··· EXTRACTED MATERIAL ···

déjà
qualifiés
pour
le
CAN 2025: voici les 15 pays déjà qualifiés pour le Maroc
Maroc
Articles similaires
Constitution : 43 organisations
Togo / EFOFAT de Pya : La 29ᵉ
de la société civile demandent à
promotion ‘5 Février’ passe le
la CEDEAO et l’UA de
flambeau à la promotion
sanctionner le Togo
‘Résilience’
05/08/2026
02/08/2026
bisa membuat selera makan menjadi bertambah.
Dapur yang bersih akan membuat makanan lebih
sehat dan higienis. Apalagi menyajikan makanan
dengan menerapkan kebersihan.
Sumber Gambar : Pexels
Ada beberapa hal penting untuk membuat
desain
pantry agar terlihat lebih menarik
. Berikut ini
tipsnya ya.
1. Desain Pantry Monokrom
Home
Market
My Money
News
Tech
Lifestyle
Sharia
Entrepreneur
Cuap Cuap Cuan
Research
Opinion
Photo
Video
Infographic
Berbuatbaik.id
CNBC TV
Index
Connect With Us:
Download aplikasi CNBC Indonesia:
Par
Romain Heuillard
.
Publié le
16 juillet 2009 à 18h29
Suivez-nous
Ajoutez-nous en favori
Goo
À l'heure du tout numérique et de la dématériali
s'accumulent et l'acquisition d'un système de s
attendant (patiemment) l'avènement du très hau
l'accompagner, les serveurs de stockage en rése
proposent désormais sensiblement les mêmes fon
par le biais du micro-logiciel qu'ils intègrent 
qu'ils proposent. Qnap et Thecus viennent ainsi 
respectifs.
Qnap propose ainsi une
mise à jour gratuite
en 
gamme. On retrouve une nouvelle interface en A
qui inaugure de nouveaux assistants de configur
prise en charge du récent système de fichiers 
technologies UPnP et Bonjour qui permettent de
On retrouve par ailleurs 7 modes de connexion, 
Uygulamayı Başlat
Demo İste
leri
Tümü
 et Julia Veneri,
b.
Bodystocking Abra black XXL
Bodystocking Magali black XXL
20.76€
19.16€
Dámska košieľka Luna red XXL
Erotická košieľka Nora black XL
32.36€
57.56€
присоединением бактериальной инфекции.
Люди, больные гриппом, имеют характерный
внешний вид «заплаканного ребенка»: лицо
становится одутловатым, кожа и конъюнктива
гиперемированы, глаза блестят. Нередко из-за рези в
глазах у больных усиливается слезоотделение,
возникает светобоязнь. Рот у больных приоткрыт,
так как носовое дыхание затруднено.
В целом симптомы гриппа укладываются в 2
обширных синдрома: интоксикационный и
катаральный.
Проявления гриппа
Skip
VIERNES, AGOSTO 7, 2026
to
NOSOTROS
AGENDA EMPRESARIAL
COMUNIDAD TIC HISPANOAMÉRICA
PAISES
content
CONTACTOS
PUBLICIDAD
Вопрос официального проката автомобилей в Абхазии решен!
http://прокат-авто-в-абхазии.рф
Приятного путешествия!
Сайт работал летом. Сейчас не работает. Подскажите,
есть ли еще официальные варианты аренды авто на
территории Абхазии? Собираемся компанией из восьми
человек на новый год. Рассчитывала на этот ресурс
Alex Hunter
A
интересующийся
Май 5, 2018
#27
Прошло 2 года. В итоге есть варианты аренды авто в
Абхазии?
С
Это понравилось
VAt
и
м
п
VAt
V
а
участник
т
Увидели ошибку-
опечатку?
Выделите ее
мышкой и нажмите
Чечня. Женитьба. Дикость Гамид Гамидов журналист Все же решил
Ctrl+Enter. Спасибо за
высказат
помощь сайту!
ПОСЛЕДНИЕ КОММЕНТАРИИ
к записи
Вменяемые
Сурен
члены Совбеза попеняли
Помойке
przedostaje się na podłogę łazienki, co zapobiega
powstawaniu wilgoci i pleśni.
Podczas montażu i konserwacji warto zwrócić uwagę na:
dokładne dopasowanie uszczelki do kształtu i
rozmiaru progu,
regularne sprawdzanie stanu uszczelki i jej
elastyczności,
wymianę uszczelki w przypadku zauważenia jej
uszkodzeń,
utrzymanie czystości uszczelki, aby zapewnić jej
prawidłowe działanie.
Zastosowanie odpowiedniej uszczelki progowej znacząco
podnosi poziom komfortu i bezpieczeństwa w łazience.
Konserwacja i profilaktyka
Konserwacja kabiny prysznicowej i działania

···
··· EXTRACTED MATERIAL ···

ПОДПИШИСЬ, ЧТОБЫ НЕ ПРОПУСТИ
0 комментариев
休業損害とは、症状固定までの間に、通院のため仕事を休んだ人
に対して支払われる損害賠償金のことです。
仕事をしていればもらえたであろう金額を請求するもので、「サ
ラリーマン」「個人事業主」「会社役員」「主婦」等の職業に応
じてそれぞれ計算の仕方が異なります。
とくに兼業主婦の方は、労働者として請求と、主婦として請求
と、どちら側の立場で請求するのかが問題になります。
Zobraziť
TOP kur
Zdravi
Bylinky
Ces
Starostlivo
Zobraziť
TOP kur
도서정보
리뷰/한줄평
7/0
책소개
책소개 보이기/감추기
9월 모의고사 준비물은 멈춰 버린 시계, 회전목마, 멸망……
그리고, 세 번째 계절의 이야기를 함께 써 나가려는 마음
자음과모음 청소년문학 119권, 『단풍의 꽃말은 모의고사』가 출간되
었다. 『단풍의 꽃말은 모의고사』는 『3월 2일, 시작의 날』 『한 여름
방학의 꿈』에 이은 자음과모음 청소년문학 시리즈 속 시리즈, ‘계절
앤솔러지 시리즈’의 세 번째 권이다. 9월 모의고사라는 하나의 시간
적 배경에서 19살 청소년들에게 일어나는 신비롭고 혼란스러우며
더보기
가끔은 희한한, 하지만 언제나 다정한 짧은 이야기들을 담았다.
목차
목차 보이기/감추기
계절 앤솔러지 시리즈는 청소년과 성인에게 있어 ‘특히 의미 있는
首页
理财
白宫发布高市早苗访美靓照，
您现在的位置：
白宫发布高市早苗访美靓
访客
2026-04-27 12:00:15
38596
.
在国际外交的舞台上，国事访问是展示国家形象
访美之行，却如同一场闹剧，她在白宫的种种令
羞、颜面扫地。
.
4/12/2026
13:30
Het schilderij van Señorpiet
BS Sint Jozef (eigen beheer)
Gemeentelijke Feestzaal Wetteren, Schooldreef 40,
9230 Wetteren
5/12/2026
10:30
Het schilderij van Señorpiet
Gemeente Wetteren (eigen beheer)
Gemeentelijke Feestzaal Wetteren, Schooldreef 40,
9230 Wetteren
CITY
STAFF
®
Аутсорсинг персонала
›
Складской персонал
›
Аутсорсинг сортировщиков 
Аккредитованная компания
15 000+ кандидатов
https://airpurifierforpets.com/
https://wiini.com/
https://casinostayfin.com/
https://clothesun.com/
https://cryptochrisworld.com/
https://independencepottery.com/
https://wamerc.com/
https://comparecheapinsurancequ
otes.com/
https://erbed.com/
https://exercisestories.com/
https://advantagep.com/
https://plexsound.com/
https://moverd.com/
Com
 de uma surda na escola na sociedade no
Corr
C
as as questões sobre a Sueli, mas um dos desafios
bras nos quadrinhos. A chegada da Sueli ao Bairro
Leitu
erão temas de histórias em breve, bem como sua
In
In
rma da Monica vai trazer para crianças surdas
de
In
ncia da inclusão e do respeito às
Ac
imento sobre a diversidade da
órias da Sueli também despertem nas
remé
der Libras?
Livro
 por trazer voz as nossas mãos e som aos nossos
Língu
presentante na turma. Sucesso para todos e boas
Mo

···
··· EXTRACTED MATERIAL ···

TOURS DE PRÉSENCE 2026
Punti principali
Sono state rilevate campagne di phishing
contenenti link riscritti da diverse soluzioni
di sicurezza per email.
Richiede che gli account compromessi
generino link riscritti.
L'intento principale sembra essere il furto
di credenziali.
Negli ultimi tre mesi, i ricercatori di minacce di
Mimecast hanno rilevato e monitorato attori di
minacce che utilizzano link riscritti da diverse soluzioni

···

◆ ABOUT THIS TASK
With the line holding "Constitution : 43 organisations" as the first and the line holding "bisa membuat selera makan menjadi bertambah." as the last, please transcribe exactly the lines of the material above in that range and nothing else.

◆ RESPONSE TO THIS EXERCISE
Constitution : 43 organisations
Togo / EFOFAT de Pya : La 29ᵉ
de la société civile demandent à
promotion ‘5 Février’ passe le
la CEDEAO et l’UA de
flambeau à la promotion
sanctionner le Togo
‘Résilience’
05/08/2026
02/08/2026
bisa membuat selera makan menjadi bertambah.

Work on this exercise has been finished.